A public health expert known for commenting on the coronavirus pandemic and a comic book artist are among 87 people appointed as new fellows of educational charity the Royal Society of Edinburgh (RSE).
Professor Devi Sridhar is one of a number of new fellows who the RSE said have made a positive impact during the pandemic either through their academic research, by communicating complex information to the public or for their contribution to the arts.
They join an existing fellowship of more than 1600 people who give their time and expertise to support the RSE in delivering its mission of “knowledge made useful”.
Professor Sridhar is chair of Global Public Health and director of the Global Health Governance Programme at the University of Edinburgh, and is also a member of the Scottish Government Covid-19 Advisory Group.
She said: “It is a great honour to have been elected a fellow of the Royal Society of Edinburgh.
“The society has a long and esteemed history, but I’m particularly supportive of their recent work in raising the profile of women scientists.
“Scientists have played a vital role in tackling the Covid-19 pandemic and it is scientific advances which will ultimately provide the path out of the pandemic.”
Comic book artist Vincent Deighan, also known by the pen name Frank Quitely, who has worked on comics such as Batman, All-Star Superman and Captain America, also becomes a fellow.
Dilip Nathwani, Professor of infection at the University of Dundee, and chair of the Scottish Antimicrobial Prescribing Group, is another who has been elected as a fellow.
The RSE said he is a global leader in advocating for the pivotal role that healthcare professionals have in dealing with the “global pandemic of antimicrobial resistance”.
Louise Macdonald, chief executive at Young Scot, has also become a fellow.

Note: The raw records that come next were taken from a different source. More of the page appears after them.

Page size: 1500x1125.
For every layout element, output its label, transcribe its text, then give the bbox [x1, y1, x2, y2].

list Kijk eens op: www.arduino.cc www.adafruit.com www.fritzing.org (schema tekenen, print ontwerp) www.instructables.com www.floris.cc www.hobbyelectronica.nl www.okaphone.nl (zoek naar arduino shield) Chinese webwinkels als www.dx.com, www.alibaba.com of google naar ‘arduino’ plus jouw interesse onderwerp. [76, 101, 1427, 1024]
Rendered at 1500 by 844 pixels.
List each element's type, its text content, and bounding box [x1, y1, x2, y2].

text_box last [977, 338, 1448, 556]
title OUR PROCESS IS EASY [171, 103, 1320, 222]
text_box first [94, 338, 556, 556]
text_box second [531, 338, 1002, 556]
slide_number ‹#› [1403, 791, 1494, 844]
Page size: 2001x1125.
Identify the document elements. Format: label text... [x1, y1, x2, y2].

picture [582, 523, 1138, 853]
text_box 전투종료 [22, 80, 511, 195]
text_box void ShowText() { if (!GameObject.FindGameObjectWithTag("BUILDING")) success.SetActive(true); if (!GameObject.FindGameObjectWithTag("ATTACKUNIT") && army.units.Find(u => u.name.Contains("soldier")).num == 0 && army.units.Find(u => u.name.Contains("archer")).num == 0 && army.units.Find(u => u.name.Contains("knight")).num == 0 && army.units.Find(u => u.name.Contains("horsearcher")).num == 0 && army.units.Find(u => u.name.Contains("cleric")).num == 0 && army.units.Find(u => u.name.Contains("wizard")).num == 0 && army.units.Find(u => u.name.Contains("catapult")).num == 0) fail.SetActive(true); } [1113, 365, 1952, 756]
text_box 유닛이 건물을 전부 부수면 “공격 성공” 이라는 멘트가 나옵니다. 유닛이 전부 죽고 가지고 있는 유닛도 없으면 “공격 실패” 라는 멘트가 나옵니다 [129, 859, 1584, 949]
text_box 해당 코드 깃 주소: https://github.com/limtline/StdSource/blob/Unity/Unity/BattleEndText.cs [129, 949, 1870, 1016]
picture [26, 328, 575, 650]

She said: “I am honoured to have been selected as an RSE fellow alongside so many remarkable people doing such extraordinary work here in Scotland and around the globe.
“I look forward to being actively involved in the work of the RSE and, in particular, sharing its work and creating new opportunities for collaboration with a wider audience, including diverse young people.”
Others becoming fellows include singer and presenter Julie Fowlis; Neil Firth, director of the Pier Arts Centre in Stromness, Orkney; Lord Patrick Hodge, deputy president of the Supreme Court of the UK; and Professor Peter Mathieson, principal of the University of Edinburgh.
Baroness Onora O’Neill of Bengarve, who is known for her work in political philosophy and ethics, becomes an honorary fellow, while seven experts around the world become corresponding fellows.
Professor Dame Anne Glover, president of the Royal Society of Edinburgh, said: “As Scotland’s national academy we recognise excellence across a diverse range of expertise and experience, and its effect on Scottish society.
“This impact is particularly clear this year in the latest cohort of new fellows which includes scientists who are pioneering the way we approach the coronavirus; those from the arts who have provided the rich, cultural experience we have all been missing, and some who have demonstrated strong leadership in guiding their organisations and communities through this extraordinary time.
“Through uniting these great minds from different walks of life, we can discover creative solutions to some of the most complex issues that Scotland faces. A warm welcome is extended to all of our new fellows.”